→ WORK INSTRUCTIONS:
The lines to retype are the one with "I want to allow my user data to be sent to" and all that follow it to the end of the entries below; copy them exactly and nothing else.

────────────────────────────────────────

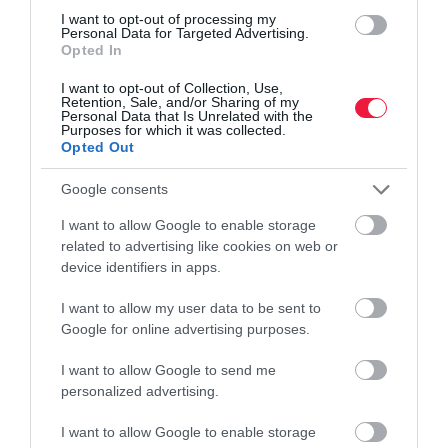
156 helyett 280 lóerő: itt a sportos Opel Mokka
I want to opt-out of processing my
Personal Data for Targeted Advertising.
Ez a 10 legkapósabb használt e-autó - átlagárakkal
Opted In
I want to opt-out of Collection, Use,
Retention, Sale, and/or Sharing of my
Personal Data that Is Unrelated with the
Purposes for which it was collected.
Opted Out
elektromos autó
autó
új autó
opel
e-autó
Google consents
I want to allow Google to enable storage
related to advertising like cookies on web or
device identifiers in apps.
I want to allow my user data to be sent to
Google for online advertising purposes.
I want to allow Google to send me
personalized advertising.
I want to allow Google to enable storage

────────────────────────────────────────

→ ANSWER TO THIS EXERCISE:
I want to allow my user data to be sent to
Google for online advertising purposes.
I want to allow Google to send me
personalized advertising.
I want to allow Google to enable storage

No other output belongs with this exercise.